The great challenge is exactly what professional obligation follows the exploratory discussion. Architects should appropriately limit their obligations to a standard based on reasonable expectations of product performance and project maintenance and operation, with an appropriate disclaimer of any performance guarantee. The lack of any reasonable or recognizable boundary for the opportunities and obligations of a “green” project is the single greatest obstacle to the defense of a design claim based on “sustainability” issues.

For this reason, architects will be best served by avoiding the broad use of the generic terms “green”, “sustainable”, “environmentally responsible”, and “sustainable development” in their own Agreements, documentation, and work product. Instead, wherever possible, the sustainability references and discussions should be reduced to more definitive concepts and clearly expressed goals, expectations, and commitments.

Finally, even though there are now nearly 50,000 LEED-accredited professionals in the United States, LEED accreditation does not necessarily equate to a professional capacity to create a sustainable, environmentally sensitive project for all purposes. As stated above, the threshold issue for any architect standard of care focuses on education, training and skill.
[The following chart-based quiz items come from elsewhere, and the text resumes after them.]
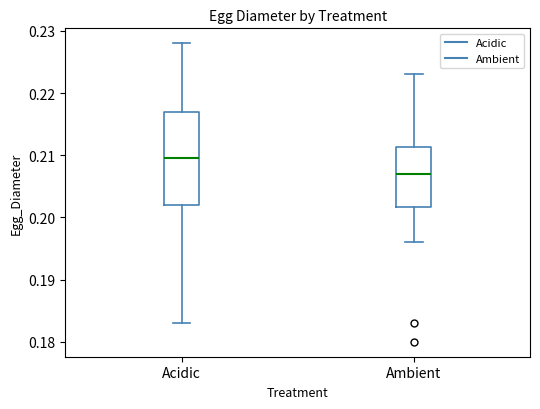

Reading left to right, read every box against the y-axis: the position of its median line, the range the box covers, and the ends of its whiskers. The values are not printed on the chart, so give them approximately, as read against the axis.

Acidic: median 0.210, box 0.202 to 0.217, whiskers 0.183 to 0.228
Ambient: median 0.207, box 0.202 to 0.211, whiskers 0.196 to 0.223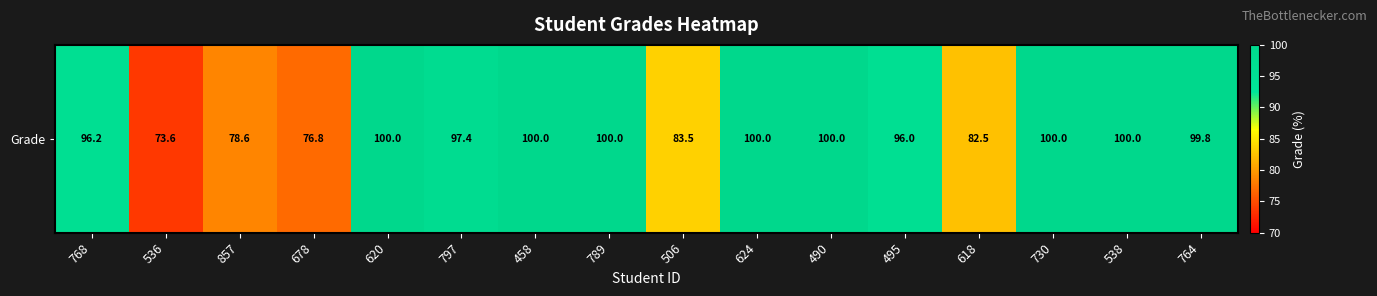

Reading left to right, list all the values displayed in this chart.

96.2	73.6	78.6	76.8	100.0	97.4	100.0	100.0	83.5	100.0	100.0	96.0	82.5	100.0	100.0	99.8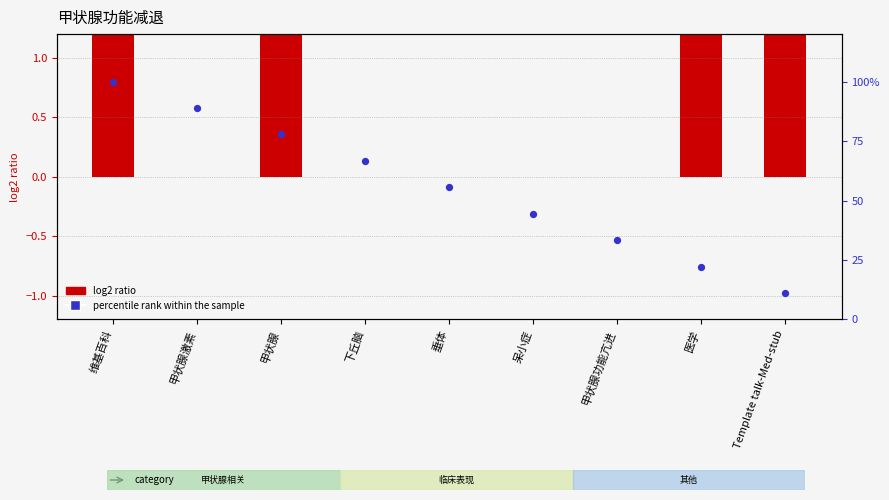

At which category is the sum across all series the highest?

维基百科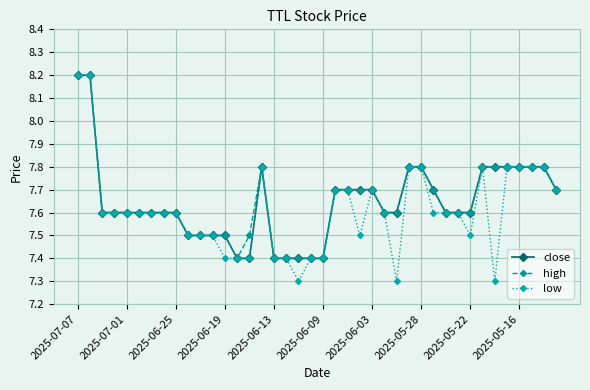

What is the maximum value shown in the chart?

8.2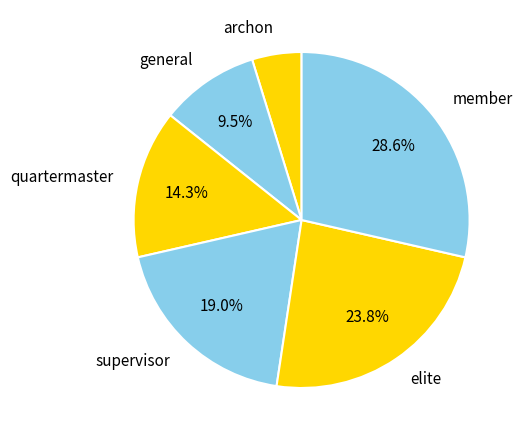

What is the ratio of the value at elite to the value at archon?

5.0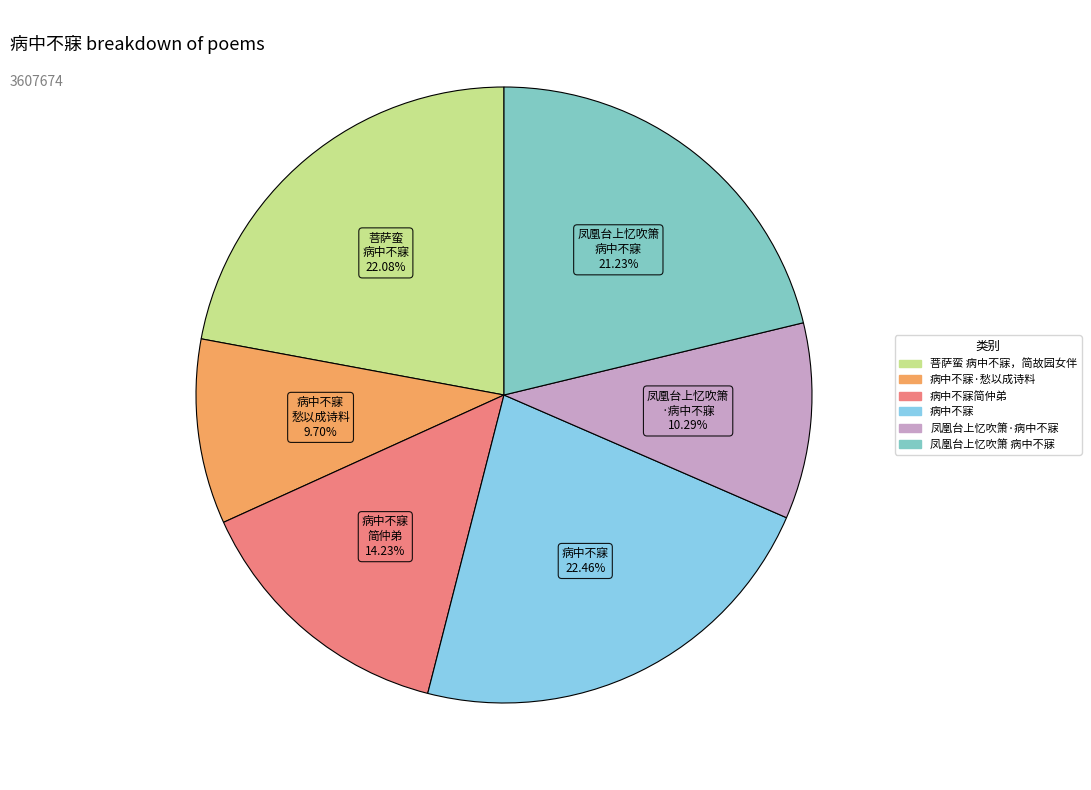

Which category has the smallest portion of the pie?

病中不寐·愁以成诗料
The new opportunities and evolving products, processes, and performance standards are unlikely to slow down and will only continue to challenge architects in more intense and rapid ways in the future. Under those circumstances, the traditional external standard of care based on how others have performed falls away in favor of standards for communications regarding expectations, realities, reliance, and investigation, along with a process of implementation. This will become the defining standard for the “ordinary, but reputable” architect. The hope is that the principles discussed above will provide the basis of a strategy to keep pace with these changes for the mutual benefit of architects, their colleagues, clients, and insurers.